ACTIVITÉ 1: D'après l'extrait sur la grève des scénaristes, depuis quelle date les scénaristes de cinéma et de télévision sont-ils en grève ?
ACTIVITÉ 2: Poursuivez l'extrait sur la grève des scénaristes à partir de sa dernière phrase.

EXTRAIT CHOISI:

Les scénaristes de cinéma et de télévision sont en grève
depuis le 5 novembre. Leur lutte contre les studios et réseaux de télé
gigantesques sur la question d’une rémunération convenable pour le
matériel diffusé sur Internet et autres médias est acerbe.
Les scénaristes ont droit à ce qu’ils demandent
— en fait, ils ont droit à beaucoup plus. L’industrie
cinématographique et télévisuelle est contrôlée par une couche parasitaire
corporatiste dont le rôle est de décider ce que la population des Etats-Unis et
du monde devrait voir et écouter afin de s’assurer que d’immenses
profits continuent d’affluer vers une poignée de conglomérats. Pour
remplir cette fonction rétrograde de philistin, ils reçoivent d’énormes
montants et vivent royalement.
Comme l’a un jour noté Brecht en parlant des couches
dirigeantes, « Peut-être ont-elles besoin d’être ainsi, mais elles
n’ont pas besoin d’être. »
Un programme rationnel et socialement progressiste pour la
grève des scénaristes doit débuter par la prémisse que les moyens de production
et de distribution de cinéma, de télévision et d’autres médias doivent
être arrachés de l’étau de GE, Time Warner, Disney, News Corp., Viacom et
les autres et devenir propriété du public et sous son contrôle. Atteindre un
tel objectif n’est pas chose facile. Une rupture politique avec le Parti
démocrate, une identification consciente avec les luttes de la classe ouvrière
internationale et la construction d’un mouvement socialiste sont
nécessaires.

Entrées de données enregistrées:
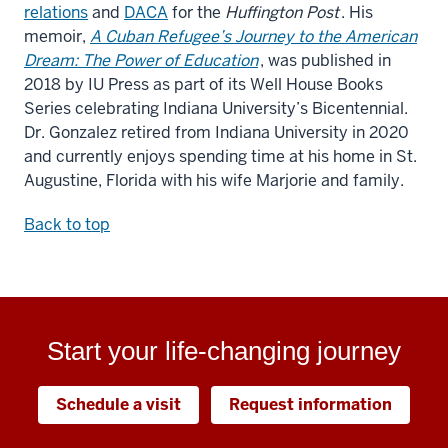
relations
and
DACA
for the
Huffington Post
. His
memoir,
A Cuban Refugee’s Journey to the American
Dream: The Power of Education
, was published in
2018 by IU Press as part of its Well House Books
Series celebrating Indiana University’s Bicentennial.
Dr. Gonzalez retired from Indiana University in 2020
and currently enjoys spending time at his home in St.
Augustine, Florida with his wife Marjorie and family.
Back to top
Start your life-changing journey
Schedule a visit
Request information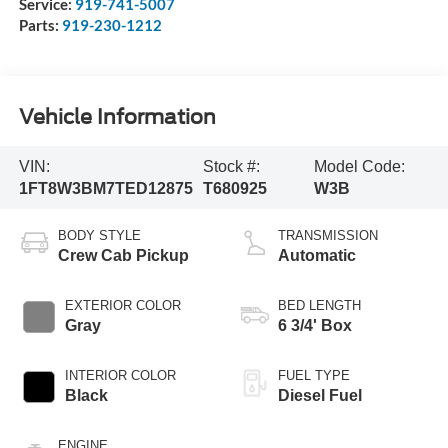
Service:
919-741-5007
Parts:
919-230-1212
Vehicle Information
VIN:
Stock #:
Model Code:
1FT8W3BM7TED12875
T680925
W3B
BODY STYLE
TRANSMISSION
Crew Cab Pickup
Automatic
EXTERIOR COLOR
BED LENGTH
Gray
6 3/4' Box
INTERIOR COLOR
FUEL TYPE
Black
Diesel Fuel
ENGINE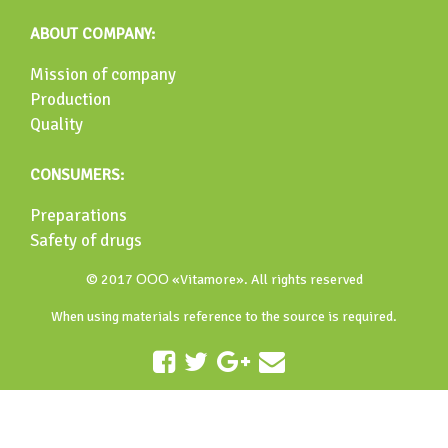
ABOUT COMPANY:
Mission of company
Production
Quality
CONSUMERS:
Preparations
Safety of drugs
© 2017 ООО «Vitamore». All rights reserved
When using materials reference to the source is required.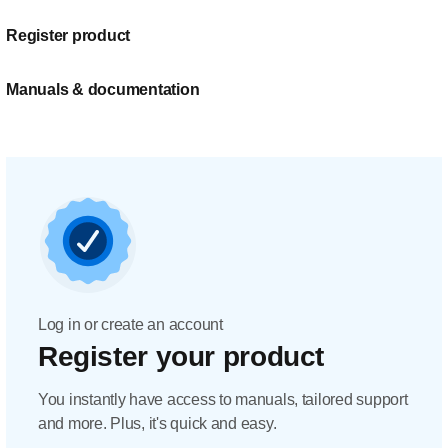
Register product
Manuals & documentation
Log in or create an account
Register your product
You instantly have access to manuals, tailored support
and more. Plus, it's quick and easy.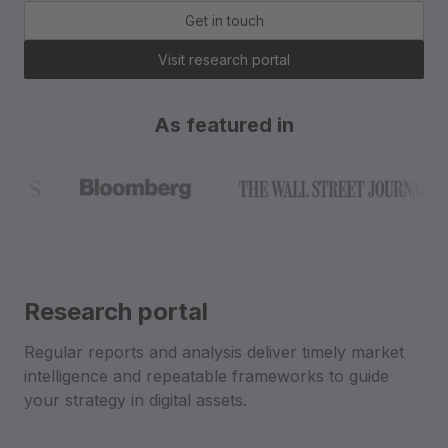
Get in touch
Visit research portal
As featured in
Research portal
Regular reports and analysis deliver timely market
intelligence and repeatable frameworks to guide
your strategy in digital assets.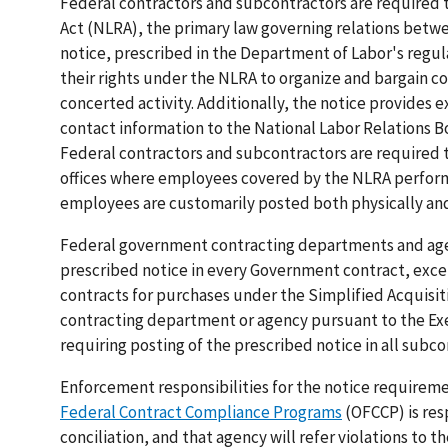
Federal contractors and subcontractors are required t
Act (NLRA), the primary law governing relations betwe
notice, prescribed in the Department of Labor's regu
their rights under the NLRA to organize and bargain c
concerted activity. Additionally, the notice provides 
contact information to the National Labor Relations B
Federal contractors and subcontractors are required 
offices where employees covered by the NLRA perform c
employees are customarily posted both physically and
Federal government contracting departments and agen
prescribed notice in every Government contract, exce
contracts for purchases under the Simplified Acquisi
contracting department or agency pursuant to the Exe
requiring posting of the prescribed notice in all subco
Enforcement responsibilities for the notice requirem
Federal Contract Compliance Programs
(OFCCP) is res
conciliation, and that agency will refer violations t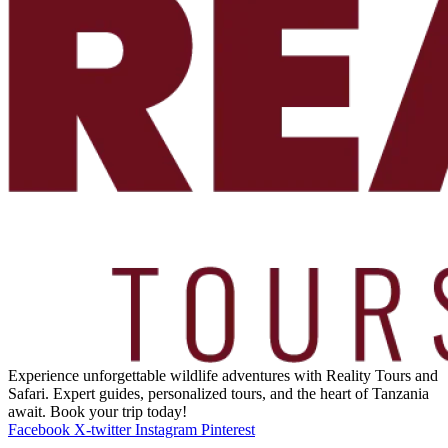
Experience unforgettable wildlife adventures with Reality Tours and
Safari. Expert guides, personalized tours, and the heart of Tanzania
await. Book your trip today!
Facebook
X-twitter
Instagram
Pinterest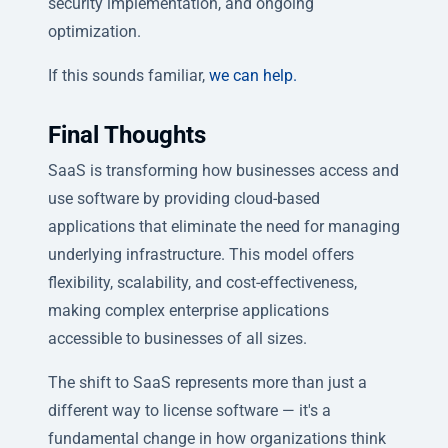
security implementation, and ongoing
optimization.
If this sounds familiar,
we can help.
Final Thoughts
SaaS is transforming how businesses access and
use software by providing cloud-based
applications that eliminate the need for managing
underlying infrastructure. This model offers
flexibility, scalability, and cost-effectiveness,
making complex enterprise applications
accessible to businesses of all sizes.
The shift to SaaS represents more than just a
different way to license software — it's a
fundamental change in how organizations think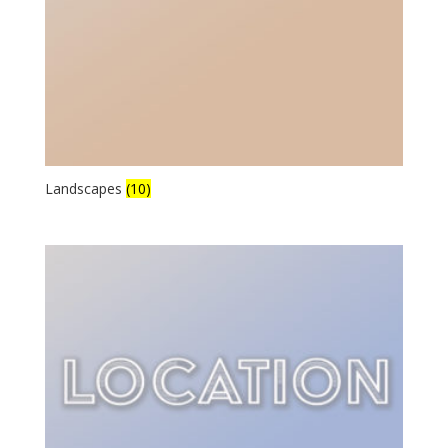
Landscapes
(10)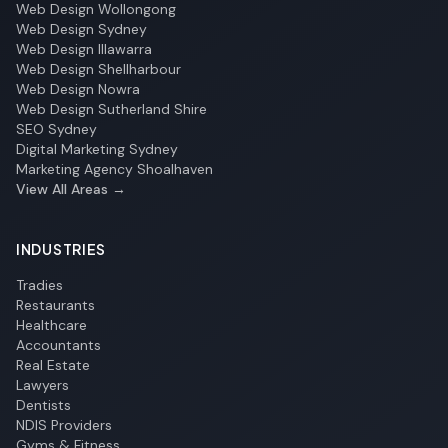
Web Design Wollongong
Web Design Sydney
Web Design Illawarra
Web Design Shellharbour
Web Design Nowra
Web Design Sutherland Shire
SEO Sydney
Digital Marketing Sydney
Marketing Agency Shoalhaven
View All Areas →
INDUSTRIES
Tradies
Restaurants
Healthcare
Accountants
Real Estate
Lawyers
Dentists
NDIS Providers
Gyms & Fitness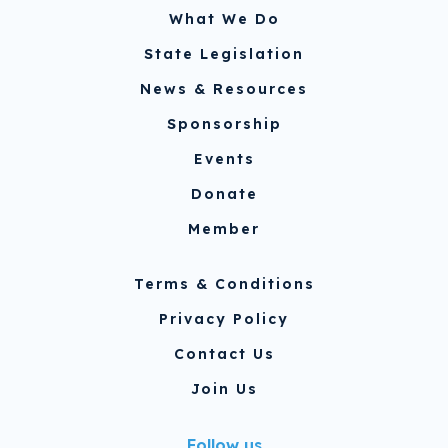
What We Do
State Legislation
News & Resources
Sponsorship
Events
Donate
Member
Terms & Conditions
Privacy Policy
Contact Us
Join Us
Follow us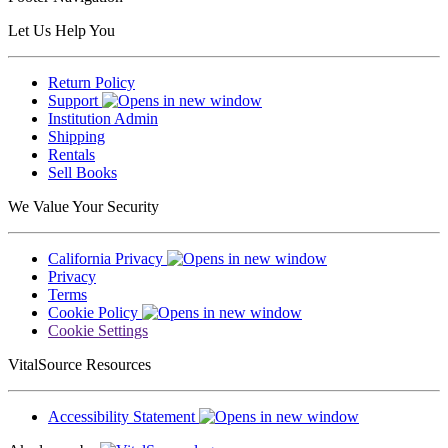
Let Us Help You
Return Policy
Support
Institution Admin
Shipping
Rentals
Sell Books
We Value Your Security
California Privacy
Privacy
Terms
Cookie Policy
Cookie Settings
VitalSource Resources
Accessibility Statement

RÉSULTAT ATTENDU 1: Depuis le 5 novembre.

RÉSULTAT ATTENDU 2:
Pour leur part, les studios et réseaux de télé espèrent
écraser les scénaristes et, après avoir réprimé de manière décisive ce
qu’ils perçoivent comme une menace à leur toute-puissance, assister à un
retour à la normale. Mais comment pourrait-il en être ainsi ? Les choses
ne reviendront jamais à la « normale ». On ne peut pas réparer les
pots cassés.
Les scénaristes traversent une expérience importante et
révélatrice. Ceux qui ont le plus de succès sont sans aucun doute protégés des
difficultés économiques, mais de nombreux scénaristes ne le sont pas. Ils
sacrifient des chèques de paie et arpentent les piquets de grève. Les factures
et les dettes s’accumulent, et cela peut bien sûr faire pression sur les
relations personnelles. Pendant ce temps, leurs employeurs mènent une campagne
très bien financée de désinformation contre eux et refusent obstinément de
négocier. Essentiellement, on leur dit d’aller se faire voir.
Les assertions de la direction selon lesquelles les
scénaristes sont surpayés et n’ont pas droit de se plaindre si les méga
compagnies s’approprient pratiquement toute la richesse générée par
Internet sont malveillantes et égoïstes. D’un autre côté, nul besoin de
masquer le fait que, comparativement à de nombreuses autres sections de la
classe ouvrière, les scénaristes engagés au cinéma et à la télévision sont
relativement privilégiés. Dans une certaine mesure, cela a pu les
« libérer » pour mener la présente lutte.
Des millions de travailleurs aux Etats-Unis, coincés dans
des emplois à 8, 10 ou 15 dollars l’heure, abandonnés à leur sort par le
soi-disant mouvement ouvrier, ont peine à relâcher assez le travail pour
émettre une opposition. Cette situation va changer, bientôt, mais pour le
moment ces travailleurs sont tout simplement rongés par la colère.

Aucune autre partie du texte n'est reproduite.